Alguns dos Esquecidos começaram a entrar na Construção Circular, traziam com eles frutas e a preciosa água, Franz e Valkíria se sentiam convidados por eles para partilhar.

Quando estavam à mesa Valkíria lembrou-se dos irmãos menores, os cachorros e toda a vida que fervilhava na Casa do Gramado, no centro do céu à frente da Estrela Vermelha pode ver um ponto de luz azul intensa, sabia que era a sua casa, flutuando muito alto no céu, sentiu que todos lá dormiam profundamente.

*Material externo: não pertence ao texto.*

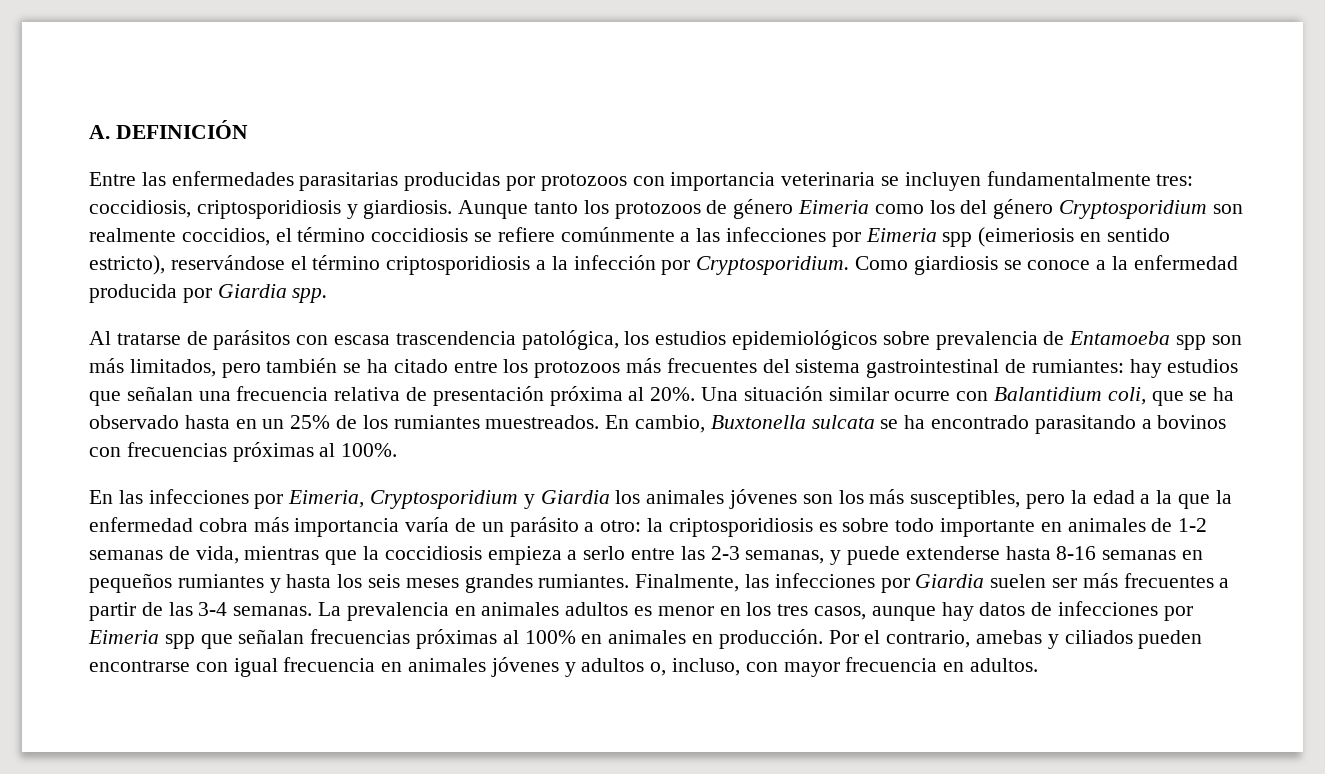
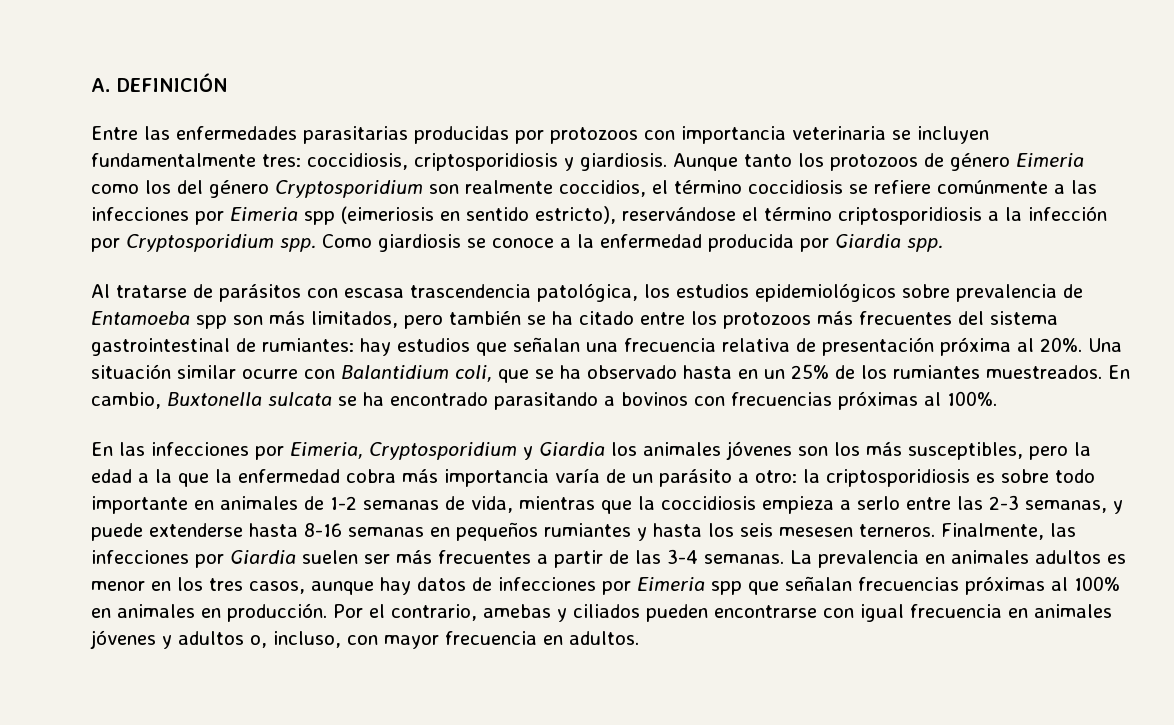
[696,256,850,275] Cryptosporidium. -> [126,234,316,252] Cryptosporidium spp.
[405,574,630,593] meses grandes rumiantes. -> [779,524,935,537] mesesen terneros.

Sentiu vontade de ter seu pequeno cachorro nos braços. Lá no alto, na Casa do Gramado, o pequeno cachorro de Valkíria despertou brevemente se aninhou ao lado do maior de Franz que também despertou com o movimento e voltaram a dormir profundamente, todos estavam abrigados nas sombras das grandes árvores, se protegendo da luz vinda da Estrela Vermelha.

Franz e Valkíria foram se alimentar junto com os Esquecidos, enquanto se nutriam Valkíria olhou ao chão, embaixo da mesa antes coberta pela poeira percebeu que havia algumas manchas coloridas, sentiu que no chão também havia um mosaico.